November in Sydney: Sculpture by the Sea; jacaranda, coral trees and bougainvillea in startling bloom; moustaches; exams; and here on Me Fail? I Fly! a sonnet challenge.
For the last few years I have set myself the task of writing 14 sonnets for the blog in November. It turns out that my favoured sonnet form isn’t actually a sonnet at all, but the Onegin stanza – the 14-line stanza used by Pushkin in his narrative poem Eugene Onegin and by Vikram Seth in The Golden Gate. It took me a couple of years to realise that I wasn’t even doing that form properly. Now I think I’ve got it. Here goes with my first poem for 2015.

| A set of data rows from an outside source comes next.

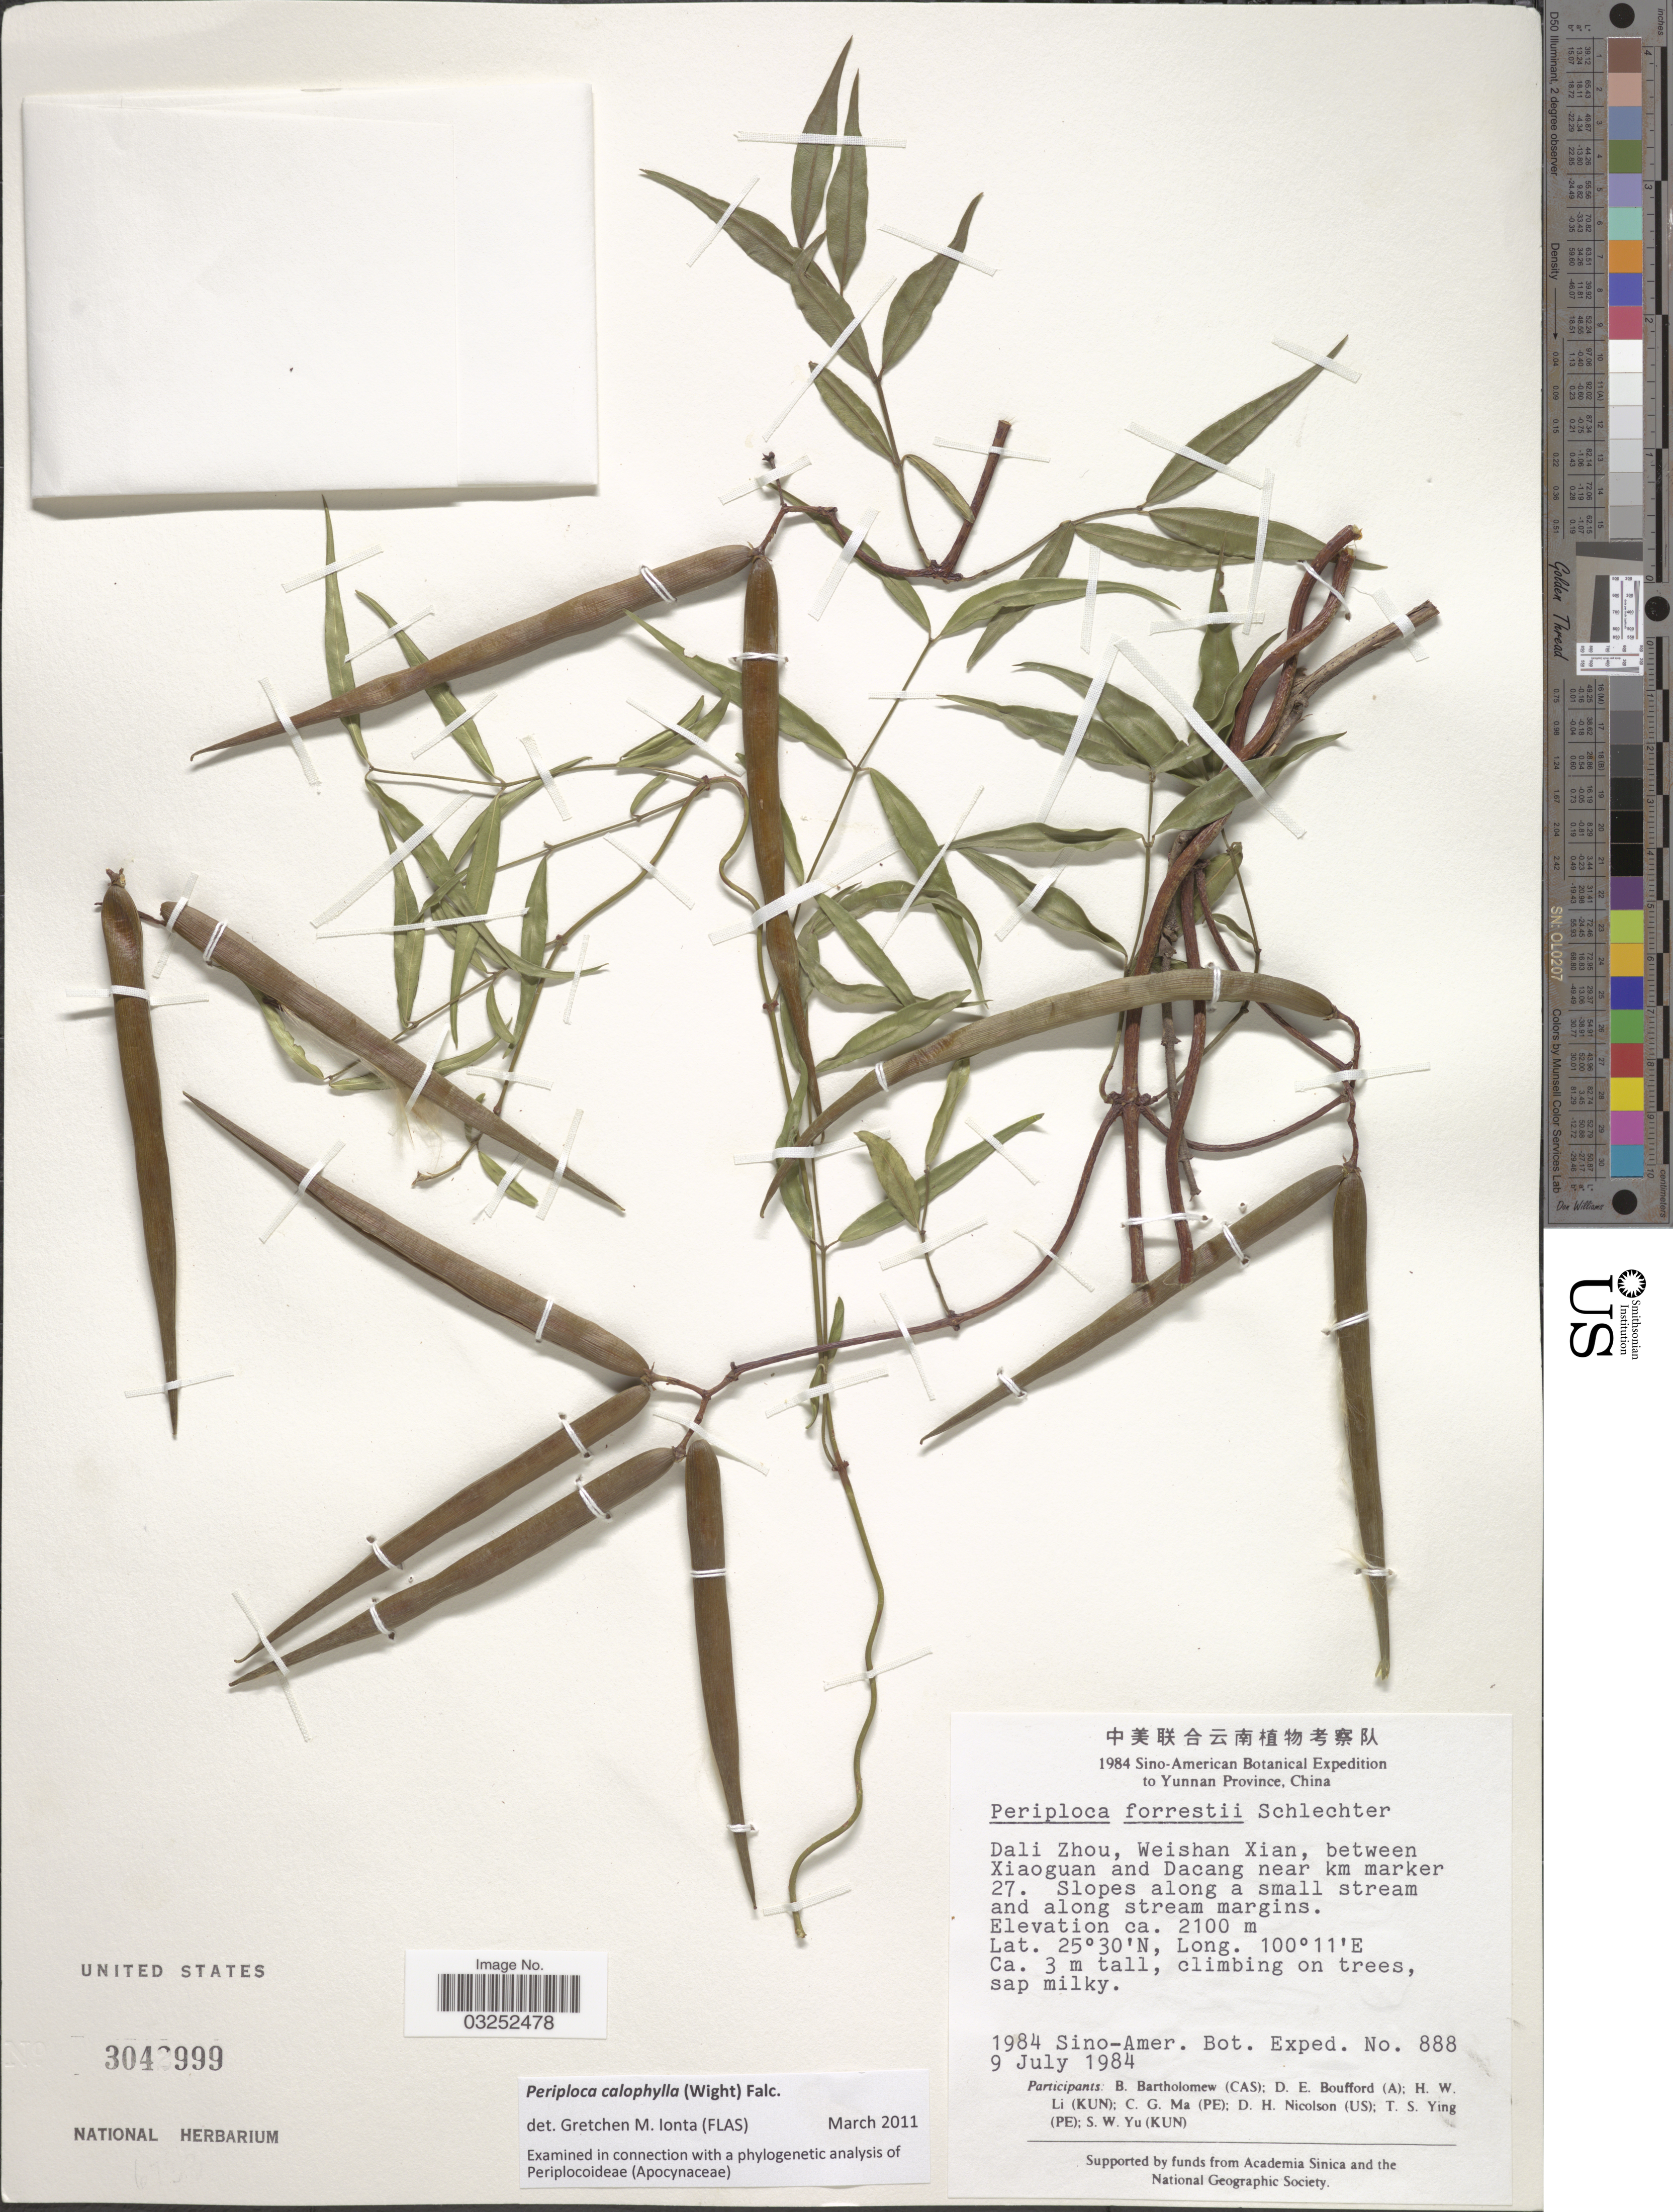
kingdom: Plantae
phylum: Tracheophyta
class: Magnoliopsida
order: Gentianales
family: Apocynaceae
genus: Periploca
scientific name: Periploca calophylla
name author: Rich. & Quart.-Dill.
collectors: Sino-Amer. Bot. Exped. 1984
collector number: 888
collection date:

Because this stanza was developed for narrative, and because I have unfinished business with Virgil’s great, weighty narrative, the Aeneid (I studied Book Two in high school more than 50 years ago), I thought I’d see what happened if I tried pouring some of his lines into Pushkin’s nimble form. It was more fun than I expected. This covers Book 1, lines 1–11 (‘refugee’ is a precise translation; ‘detention’ less so):
Sonnet No 1: Aeneid 1:1–11
War and one man, that’s my story.
A refugee from Homer’s Troy
he started something, built Rome’s glory,
but on the way found little joy.
His boats were stopped, and cruel detention
held him. Courage and invention
won through: he built a dynasty,
brought culture and civility.It’s here I seek for inspiration:
if we’re to make sense of this world,
what harm was done, what grief unfurled
that one of such sound reputation
was made to suffer, struggle so?
Was there some cosmic rage on show?
For anyone wanting to explore further, here is Dryden’s 1697 translation :
Arms, and the man I sing, who, forc’d by fate,
And haughty Juno’s unrelenting hate,
Expell’d and exil’d, left the Trojan shore.
Long labors, both by sea and land, he bore,
And in the doubtful war, before he won
The Latian realm, and built the destin’d town;
His banish’d gods restor’d to rites divine,
And settled sure succession in his line,
From whence the race of Alban fathers come,
And the long glories of majestic Rome.
O Muse! the causes and the crimes relate;
What goddess was provok’d, and whence her hate;
For what offence the Queen of Heav’n began
To persecute so brave, so just a man;
Involv’d his anxious life in endless cares,
Expos’d to wants, and hurried into wars!
Can heav’nly minds such high resentment show,
Or exercise their spite in human woe?
And if you’re really serious, here’s Publius Vergilius Maro:
Arma virumque canō, Trōiae quī prīmus ab ōrīs
Ītaliam, fātō profugus, Lāvīniaque vēnit
lītora, multum ille et terrīs iactātus et altō
vī superum saevae memorem Iūnonis ob īram;
multa quoque et bellō passus, dum conderet urbem,
īnferretque deōs Latiō, genus unde Latīnum,
Albānīque patrēs, atque altae moenia Rōmae.
Mūsa, mihī causās memorā, quō nūmine laesō,
quidve dolēns, rēgīna deum tot volvere cāsūs
insignem pietāte virum, tot adīre labōrēs
impulerit. Tantaene animīs caelestibus īrae?
Added later: You notice interesting things when you translate something, even as roughly as this. I took out the references to supernatural beings – gods, the muse etc. But that, plus the largely ungendered nature of English, strips out a key bit of patterning. In Latin, nouns are generally either masculine, feminine or neuter. In these 11 lines, the man (virum), and his descendants (patres) are masculine, and almost everything else is either neuter (war, fate, godhead) or feminine (especially the goddess Juno, but also rage, cities and so on). The effect in the Latin is of a masculine figure in a feminine world, much of which is inexplicably hostile to him.